Obesity is a complex disease and a global epidemic that directly and indirectly contributes to the most common metabolic and biomechanical diseases encountered in the clinical practice of medicine. Epigenetic dysregulation may contribute to the rapid increased prevalence in obesity and its complications. It is possible that aggressive weight management, nutritional intervention, and increased physical activity among parents before, during, and after conception may allow for improvement in the obesity epidemic and its adiposopathic consequences, for now, and for future generations.

Transparency

Declaration of funding

Sponsored focus for this review was funded by L-Marc Research Center. Editorial support for initial drafts was provided by Imprint Publication Science, New York, NY, USA, with funding from Eisai Inc.

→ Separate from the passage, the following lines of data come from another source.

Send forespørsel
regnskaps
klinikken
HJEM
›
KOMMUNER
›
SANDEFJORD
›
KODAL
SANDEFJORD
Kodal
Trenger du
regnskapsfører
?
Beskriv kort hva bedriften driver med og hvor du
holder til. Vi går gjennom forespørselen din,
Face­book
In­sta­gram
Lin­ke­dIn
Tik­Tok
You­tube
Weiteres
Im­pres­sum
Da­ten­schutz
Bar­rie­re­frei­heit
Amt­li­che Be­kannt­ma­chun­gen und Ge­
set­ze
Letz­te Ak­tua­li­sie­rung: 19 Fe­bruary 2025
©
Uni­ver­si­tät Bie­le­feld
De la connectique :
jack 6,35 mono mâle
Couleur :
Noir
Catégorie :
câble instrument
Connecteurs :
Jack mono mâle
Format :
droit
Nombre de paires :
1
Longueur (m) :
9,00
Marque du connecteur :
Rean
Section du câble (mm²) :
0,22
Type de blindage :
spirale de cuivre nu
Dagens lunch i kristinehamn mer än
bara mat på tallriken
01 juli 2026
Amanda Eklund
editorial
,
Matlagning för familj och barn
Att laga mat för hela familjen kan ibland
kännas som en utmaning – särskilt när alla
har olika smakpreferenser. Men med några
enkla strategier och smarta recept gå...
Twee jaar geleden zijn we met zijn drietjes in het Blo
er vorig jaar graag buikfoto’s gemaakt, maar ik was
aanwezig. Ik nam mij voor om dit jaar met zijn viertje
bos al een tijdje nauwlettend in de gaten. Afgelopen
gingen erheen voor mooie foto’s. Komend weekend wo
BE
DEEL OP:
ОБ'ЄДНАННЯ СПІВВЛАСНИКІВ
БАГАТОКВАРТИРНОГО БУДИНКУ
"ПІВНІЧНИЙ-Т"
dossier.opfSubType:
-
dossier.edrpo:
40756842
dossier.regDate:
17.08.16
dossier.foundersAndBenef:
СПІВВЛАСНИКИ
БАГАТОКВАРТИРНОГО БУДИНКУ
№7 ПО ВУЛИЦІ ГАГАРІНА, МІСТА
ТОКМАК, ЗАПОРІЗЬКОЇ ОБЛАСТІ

Declaration of financial/other relationships

H.B. has disclosed that in the past 12 months his research site has received research grants from Amarin, Amgen, Ardea, Arisaph, Catabasis, Cymabay, Eisai, Elcelyx, Eli Lilly, Esperion, Hanmi, Hisun, Hoffman LaRoche, Home Access, Janssen, Johnson and Johnson, Merck, Necktar, Novartis, Novo Nordisk, Omthera, Orexigen, Pfizer, Pronova, Regeneron, Sanofi, Takeda, TIMI, VIVUS, and Wpu Pharmaceuticals. H.B. has disclosed that in the past 12 months he has served as a consultant and/or speaker to Alnylam, Amarin, Amgen, Astra Zeneca, Eisai, Eli Lilly, Merck, Novartis, NovoNordisk, Regeneron, Sanofi, and Takeda. W.S. has disclosed that she has served as a consultant for Optifast, and been a committee member of OPMC (Office of Professional Misconduct), expert witness for Bariatric Case Reviews and Medical Director of 3Pound Health, and serves as a speaker for Takeda, Covidien, and Eisai.

CMRO peer reviewers on this manuscript have no relevant financial or other relationships to disclose.